Save the Children’s latest forecast for Italy is grim at best. On Monday, the organization staged protests in 16 Italian cities, marching out children in front of some of the country’s most well-known monuments to make a dreary point. In front of the leaning tower of Pisa, children held out haunting, life-sized red cardboard cutouts of impoverished children their own age, meant to represent the nation’s lost generation with signs like “My future has been stolen” and “My food has been stolen.”
In front of the Colosseum in Rome, children held similar life-size placards of real kids whose dreams consist of a warm meal and the chance to go to school. The shock initiative, which will runs through June 5 with educative and awareness demonstrations across the country, is meant as a wake-up call for the country’s politicians.
Organizers say that unless action is taken soon, the future will be hopeless for a growing number of Italy’s youngest children and adolescents. Italy ranks seven times below the European average on 12 standard childhood socioeconomic indicators like access to good nutrition, regular education, social inclusion, overall economic outlook and future employment opportunities. Only Greece and Bulgaria rank lower in the organization’s European study. “We are afraid for the future of the children of this country,” said Valerio Neri, director general of Save the Children Italy. “Looking at all the indicators, the outlook for Italian children is extremely negative.”
Italy’s debilitating recession, now in its second year, has compounded the problem. The Save the Children study also points to a disturbing dropout rate, which means the current crisis will be felt for years to come as today’s impoverished children become uneducated or unskilled adults. One in five school-age Italians—18 percent of adolescents, far above the European average of 10 percent—abandon their education after middle school, around age 14, either to go to work in the black market or in their family’s businesses, or to help care for younger children so their parents can eke out a living.
Sometimes they drop out because parents can no longer afford to keep them in school, either because they cannot pay for books, meals or transportation, or, worse, because they feel embarrassed that they cannot afford proper clothing and shoes. Of those who do complete high school, only a small fraction—less than 30 percent—will enroll in university. If they do make it through university and earn a degree, they face unemployment that hovers around 40 percent for university graduates. Given the statistics, it is no great surprise that in education opportunities, Italy ranks fourth-worst in Europe, ahead of only Malta, Portugal, and Spain.

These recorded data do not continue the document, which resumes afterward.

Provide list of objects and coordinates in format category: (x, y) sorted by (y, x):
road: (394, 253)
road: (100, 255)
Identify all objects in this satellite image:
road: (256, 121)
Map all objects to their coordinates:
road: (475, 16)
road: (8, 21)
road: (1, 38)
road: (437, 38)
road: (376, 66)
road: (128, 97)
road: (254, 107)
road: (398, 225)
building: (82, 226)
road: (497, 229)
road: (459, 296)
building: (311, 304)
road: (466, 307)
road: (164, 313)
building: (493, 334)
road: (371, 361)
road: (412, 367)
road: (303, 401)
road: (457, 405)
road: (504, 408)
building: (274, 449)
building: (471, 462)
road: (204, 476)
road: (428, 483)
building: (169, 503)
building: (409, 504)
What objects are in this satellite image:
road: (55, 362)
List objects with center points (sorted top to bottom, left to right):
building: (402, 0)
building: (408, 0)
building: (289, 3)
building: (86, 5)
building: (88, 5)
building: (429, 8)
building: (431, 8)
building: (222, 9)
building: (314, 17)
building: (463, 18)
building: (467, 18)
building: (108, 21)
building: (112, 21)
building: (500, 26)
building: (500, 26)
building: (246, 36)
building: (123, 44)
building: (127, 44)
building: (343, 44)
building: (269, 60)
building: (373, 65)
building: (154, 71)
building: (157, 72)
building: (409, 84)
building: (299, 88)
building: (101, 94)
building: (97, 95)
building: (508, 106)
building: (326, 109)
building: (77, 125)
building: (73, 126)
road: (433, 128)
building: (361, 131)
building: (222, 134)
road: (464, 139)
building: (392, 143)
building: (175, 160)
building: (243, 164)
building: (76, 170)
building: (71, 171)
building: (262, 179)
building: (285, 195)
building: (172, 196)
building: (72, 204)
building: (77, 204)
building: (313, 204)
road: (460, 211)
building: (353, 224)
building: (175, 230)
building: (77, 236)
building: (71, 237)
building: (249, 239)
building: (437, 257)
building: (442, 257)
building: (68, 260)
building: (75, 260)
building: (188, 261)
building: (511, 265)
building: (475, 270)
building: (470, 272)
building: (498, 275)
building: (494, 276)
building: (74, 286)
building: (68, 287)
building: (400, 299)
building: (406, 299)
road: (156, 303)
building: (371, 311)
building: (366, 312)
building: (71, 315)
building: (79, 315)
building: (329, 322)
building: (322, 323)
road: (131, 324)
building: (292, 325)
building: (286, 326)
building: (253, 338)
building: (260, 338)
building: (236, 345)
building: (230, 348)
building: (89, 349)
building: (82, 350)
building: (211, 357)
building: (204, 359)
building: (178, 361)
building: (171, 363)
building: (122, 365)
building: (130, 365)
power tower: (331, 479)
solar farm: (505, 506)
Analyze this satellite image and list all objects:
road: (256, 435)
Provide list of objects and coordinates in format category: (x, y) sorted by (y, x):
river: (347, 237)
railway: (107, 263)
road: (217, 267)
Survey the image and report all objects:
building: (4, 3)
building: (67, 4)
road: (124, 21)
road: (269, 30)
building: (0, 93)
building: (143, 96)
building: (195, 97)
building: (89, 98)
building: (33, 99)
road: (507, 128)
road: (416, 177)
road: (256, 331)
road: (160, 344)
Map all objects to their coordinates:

But perhaps the most disturbing stat to come out of the Save the Children report is that the Italian state has virtually abandoned its youth. Italy ranked 22nd out of 27 in the dubious list of failed states when it comes to investing in amenities for children. Only two out of 10 Italian children now attend public daycare and preschool centers, which means parents often can’t work because they cannot find adequate child care. Public amenities aside, Italian cities are also decreasing their public playground and park spaces at a rate of 111 acres a day due to what is termed as “cementification” due to expansion of industry. Save the Children estimates that seven of every 100 Italian children grow up in the shadow of polluting factories.
When amenities do exist, many families are too poor to offer even basic opportunities to their children. Nearly 20 percent of Italian children have not been to a movie theater in the last year, and more than 25 percent do not participate in sports, often because the recession has meant that schools have cut sporting programs. More than 33 percent of Italian children age 6 to 17 have never used the Internet and nearly 36 percent have never used a computer. What’s worse, 39.5 percent of Italian children have never read a book, according to the study.
The future of many Italian children, bleak as it is, could still be salvageable. Save the Children, in conjunction with a number of Italian nongovernmental organizations, has started a variety of basic initiatives in the most impoverished cities across Italy. Some, like in the southern port town of Bari, focus on empowering mothers to break free of the chains of poverty in order to help their children by providing free day care so mothers can look for work. Other programs focus on building community playgrounds where children who are not attending school can at least meet for social interaction, which is crucial in developing vocabulary and exposing children to new ideas. Across the country, a growing number of programs focus on teaching caregivers about proper nutrition so children can break the cycle of malnutrition even when parents have a stretched budget.
As part of the Save the Children campaign, parents were asked to write messages about their children’s future to be posted on the program website. One poignant post seemed to echo the sentiments of the rest. “Children are the purest beings that exist ... they have the right to live a peaceful life, and above all we have the right to do the impossible in order to fulfill their dreams." Sadly, in some parts of Italy, simply surviving childhood has become the most difficult obstacle to face.